Unlike her sister, Genevieve is loud and bubbly and crazy. She walked right up to that same Spanish young man that Mya was scared of and hugged his leg. She yelled "thank you" over and over as she ran into our garage waving goodbye. I insist my children understand that every job is worthy and good. No job goes unnoticed. Genevieve mimics everything Mya does right down to all her naughty habits. It is laughable. Sadly, I don't laugh when Mya does them, but seeing my big baby...trying to be a big girl and understand big girl emotions...just kills me. She has been extra frustrating when it comes to potty training. Let's just say that she NEVER makes it to the bathroom in time, and I am up at night changing loads over because I can't keep enough underwear in the house. Let's not go into this one because even the thought of it makes me growl out loud.
And Elle my Belle is into everything these days. And if she can't get into something, she just screams. And screams and screams and screams. Her scream is seriously the cruelest joke. I crave everything the word silence entails so her shrills are unwelcome in this home. She walks around things and between things, but I do not think she will walk before she is one. She is stubborn and needy. She prefers to be held. And she won't do anything she is asked to do. I've been trying to get her to wave and clap for months, but she won't. She just grins and looks away. Oh...she is going to be a doozy this one. She's got my eyes and let me tell you something...there is something sneaky behind those eyes.
Okay. Enough. I told you.
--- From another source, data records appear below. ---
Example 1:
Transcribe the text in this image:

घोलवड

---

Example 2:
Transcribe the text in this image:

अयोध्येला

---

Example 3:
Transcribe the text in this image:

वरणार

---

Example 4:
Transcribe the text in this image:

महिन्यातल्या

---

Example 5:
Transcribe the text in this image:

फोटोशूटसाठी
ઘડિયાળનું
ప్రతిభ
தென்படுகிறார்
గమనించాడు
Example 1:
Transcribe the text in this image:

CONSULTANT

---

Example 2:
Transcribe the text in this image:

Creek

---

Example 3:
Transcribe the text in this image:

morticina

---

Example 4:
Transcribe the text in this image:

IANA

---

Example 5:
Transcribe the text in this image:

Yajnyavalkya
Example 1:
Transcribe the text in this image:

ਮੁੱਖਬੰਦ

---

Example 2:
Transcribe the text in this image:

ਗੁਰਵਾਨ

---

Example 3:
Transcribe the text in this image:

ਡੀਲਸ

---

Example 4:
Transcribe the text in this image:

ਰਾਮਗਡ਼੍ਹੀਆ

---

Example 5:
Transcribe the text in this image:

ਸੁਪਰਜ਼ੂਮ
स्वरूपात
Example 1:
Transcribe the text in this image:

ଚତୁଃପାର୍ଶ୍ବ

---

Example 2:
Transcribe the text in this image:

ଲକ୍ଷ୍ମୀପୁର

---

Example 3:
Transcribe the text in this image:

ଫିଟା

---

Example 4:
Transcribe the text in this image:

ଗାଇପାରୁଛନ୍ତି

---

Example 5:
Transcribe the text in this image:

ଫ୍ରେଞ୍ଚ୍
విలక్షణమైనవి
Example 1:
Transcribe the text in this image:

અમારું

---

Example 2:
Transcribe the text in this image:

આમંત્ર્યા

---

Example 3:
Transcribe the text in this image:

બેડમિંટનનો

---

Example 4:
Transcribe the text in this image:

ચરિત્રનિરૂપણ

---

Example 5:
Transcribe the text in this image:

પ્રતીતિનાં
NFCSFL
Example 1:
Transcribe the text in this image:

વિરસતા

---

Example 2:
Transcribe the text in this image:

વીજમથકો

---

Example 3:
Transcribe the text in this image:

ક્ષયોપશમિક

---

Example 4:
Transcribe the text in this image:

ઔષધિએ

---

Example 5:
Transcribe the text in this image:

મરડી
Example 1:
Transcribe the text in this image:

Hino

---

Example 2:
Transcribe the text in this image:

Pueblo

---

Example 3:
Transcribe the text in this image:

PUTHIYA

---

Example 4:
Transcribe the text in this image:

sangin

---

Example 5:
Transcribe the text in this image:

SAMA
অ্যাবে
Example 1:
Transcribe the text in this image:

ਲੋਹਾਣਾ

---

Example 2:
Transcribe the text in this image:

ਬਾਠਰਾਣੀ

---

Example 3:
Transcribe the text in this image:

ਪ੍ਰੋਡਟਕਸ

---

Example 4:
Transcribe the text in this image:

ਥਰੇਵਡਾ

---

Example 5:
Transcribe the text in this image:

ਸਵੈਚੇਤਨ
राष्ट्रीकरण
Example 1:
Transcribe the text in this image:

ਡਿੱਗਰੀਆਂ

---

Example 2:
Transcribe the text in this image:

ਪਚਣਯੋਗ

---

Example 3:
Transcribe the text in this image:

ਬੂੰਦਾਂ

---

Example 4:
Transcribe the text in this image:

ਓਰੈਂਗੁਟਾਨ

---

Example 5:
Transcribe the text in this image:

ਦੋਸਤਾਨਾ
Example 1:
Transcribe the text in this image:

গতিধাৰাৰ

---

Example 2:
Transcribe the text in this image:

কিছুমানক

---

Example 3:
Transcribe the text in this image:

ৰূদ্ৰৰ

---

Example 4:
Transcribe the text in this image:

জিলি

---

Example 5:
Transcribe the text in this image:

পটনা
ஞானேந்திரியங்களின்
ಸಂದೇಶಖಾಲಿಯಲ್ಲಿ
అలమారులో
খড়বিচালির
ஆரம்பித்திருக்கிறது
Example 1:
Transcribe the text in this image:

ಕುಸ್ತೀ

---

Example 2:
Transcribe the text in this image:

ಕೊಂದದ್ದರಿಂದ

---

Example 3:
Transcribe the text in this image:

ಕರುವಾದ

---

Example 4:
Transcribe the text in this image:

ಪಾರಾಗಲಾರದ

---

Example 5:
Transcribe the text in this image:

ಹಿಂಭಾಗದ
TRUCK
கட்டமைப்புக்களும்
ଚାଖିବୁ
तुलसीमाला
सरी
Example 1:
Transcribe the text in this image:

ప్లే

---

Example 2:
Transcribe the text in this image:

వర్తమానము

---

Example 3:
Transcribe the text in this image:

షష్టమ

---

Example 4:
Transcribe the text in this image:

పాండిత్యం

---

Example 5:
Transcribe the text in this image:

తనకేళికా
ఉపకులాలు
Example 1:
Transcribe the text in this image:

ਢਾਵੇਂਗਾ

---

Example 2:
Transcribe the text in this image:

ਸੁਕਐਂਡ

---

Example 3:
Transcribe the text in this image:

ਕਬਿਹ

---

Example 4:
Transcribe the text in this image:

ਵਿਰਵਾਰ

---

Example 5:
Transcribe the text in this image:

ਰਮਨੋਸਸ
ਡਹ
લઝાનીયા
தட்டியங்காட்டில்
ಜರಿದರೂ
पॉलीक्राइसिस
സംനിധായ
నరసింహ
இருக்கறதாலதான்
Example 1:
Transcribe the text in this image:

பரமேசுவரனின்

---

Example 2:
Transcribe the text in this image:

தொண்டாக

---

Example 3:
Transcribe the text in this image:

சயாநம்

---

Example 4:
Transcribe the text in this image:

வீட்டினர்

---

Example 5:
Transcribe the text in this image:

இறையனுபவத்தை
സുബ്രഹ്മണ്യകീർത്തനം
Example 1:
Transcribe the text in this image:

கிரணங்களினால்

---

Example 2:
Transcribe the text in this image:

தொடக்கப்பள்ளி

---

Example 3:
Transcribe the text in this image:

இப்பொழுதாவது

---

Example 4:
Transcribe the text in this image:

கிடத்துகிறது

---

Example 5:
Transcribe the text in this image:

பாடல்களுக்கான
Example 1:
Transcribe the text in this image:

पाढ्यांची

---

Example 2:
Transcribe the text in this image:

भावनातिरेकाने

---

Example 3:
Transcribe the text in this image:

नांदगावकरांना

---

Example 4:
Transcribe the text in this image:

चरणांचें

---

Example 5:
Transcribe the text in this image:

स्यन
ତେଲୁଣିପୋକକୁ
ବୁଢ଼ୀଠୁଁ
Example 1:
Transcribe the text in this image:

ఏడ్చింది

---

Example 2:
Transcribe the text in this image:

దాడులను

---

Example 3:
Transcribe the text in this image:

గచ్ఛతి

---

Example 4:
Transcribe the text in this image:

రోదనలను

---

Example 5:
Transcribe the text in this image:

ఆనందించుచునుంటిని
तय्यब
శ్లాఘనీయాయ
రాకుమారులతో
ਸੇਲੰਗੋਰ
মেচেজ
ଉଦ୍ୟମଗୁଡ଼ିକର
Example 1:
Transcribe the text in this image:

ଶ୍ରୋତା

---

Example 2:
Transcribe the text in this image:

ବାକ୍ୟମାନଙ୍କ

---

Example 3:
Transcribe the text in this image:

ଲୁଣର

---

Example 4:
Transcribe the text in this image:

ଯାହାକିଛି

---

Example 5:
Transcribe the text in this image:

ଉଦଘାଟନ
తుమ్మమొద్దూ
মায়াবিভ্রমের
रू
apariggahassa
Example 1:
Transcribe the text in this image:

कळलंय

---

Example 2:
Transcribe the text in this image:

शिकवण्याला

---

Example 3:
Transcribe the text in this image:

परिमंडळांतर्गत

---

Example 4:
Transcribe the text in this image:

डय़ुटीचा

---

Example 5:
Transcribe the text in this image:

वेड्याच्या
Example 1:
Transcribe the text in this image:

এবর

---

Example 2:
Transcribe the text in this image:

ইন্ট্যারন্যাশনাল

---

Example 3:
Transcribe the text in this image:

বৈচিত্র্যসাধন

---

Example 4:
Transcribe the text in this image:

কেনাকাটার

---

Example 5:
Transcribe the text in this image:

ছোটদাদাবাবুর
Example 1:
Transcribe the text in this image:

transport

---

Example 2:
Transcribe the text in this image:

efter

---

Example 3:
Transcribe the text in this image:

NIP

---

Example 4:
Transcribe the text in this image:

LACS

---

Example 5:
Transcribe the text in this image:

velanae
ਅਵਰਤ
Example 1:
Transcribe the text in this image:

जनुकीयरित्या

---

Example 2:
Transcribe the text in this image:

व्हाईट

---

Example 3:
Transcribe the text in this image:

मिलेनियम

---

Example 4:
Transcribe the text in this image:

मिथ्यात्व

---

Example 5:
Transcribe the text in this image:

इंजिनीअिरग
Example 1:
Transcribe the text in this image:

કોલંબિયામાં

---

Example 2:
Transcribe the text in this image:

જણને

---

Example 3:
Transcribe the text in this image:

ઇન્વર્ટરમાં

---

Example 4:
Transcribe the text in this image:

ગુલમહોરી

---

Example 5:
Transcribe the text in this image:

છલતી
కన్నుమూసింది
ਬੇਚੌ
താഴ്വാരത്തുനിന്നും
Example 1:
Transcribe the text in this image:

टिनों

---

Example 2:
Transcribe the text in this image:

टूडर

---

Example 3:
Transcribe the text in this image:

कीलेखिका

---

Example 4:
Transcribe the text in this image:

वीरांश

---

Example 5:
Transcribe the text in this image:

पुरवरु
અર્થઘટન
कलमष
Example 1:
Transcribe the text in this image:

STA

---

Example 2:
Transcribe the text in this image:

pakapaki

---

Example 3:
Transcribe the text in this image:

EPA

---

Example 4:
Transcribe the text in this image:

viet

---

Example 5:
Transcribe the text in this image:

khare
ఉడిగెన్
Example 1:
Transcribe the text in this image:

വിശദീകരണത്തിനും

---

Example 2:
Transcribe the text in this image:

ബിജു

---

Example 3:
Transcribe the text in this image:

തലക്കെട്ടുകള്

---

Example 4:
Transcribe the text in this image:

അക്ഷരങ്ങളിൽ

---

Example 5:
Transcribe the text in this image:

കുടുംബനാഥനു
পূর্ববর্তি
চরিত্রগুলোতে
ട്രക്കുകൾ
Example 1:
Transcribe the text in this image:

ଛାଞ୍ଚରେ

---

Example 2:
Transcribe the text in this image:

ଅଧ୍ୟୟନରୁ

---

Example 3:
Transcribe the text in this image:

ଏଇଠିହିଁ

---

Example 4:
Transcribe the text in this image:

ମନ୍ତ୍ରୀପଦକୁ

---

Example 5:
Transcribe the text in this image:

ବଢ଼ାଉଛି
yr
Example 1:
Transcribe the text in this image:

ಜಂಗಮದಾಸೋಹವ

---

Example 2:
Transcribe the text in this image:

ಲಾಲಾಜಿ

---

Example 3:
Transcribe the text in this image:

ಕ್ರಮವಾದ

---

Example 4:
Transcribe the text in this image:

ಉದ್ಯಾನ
It was one long ramble. But I haven't written much of anything for awhile so at least it's all out there so I can just forget playing catch up and just continue on from here on out.
Sorry for the lack of quality pictures. Someone was borrowing our lens and we just got it back so I will get back in the swing of taking legit pictures soon. Enjoy a few photos that just make me smile.
I love rambling. I can ramble with the best of them so this is my kinda post. I also love pie, which is more of a problem. You DO have friends here. We think you guys are cool cats. Maybe in between running and baking we can get together :)
ReplyDeleteYou can ramble to me anytime! And, if you bring that pie over.... :) I need you to teach me how to bake! We need to get together again, soon!